- **Work item**:
This exercise calls for printing every record exactly once more.

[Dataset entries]
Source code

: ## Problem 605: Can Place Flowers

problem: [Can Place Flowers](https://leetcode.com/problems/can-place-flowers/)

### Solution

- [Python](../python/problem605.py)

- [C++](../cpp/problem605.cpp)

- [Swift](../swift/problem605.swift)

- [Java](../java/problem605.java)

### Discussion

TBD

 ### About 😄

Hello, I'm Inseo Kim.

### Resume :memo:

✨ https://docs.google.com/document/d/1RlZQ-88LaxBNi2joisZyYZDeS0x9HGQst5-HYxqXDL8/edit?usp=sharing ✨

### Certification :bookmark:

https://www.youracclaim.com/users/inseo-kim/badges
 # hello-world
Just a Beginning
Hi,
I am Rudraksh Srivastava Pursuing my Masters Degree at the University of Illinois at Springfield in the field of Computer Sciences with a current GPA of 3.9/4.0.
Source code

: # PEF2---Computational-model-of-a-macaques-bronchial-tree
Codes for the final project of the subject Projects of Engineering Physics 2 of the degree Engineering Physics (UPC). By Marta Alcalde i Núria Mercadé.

- **Task response**:
Source code

: ## Problem 605: Can Place Flowers

problem: [Can Place Flowers](https://leetcode.com/problems/can-place-flowers/)

### Solution

- [Python](../python/problem605.py)

- [C++](../cpp/problem605.cpp)

- [Swift](../swift/problem605.swift)

- [Java](../java/problem605.java)

### Discussion

TBD

 ### About 😄

Hello, I'm Inseo Kim.

### Resume :memo:

✨ https://docs.google.com/document/d/1RlZQ-88LaxBNi2joisZyYZDeS0x9HGQst5-HYxqXDL8/edit?usp=sharing ✨

### Certification :bookmark:

https://www.youracclaim.com/users/inseo-kim/badges
 # hello-world
Just a Beginning
Hi,
I am Rudraksh Srivastava Pursuing my Masters Degree at the University of Illinois at Springfield in the field of Computer Sciences with a current GPA of 3.9/4.0.
Source code

: # PEF2---Computational-model-of-a-macaques-bronchial-tree
Codes for the final project of the subject Projects of Engineering Physics 2 of the degree Engineering Physics (UPC). By Marta Alcalde i Núria Mercadé.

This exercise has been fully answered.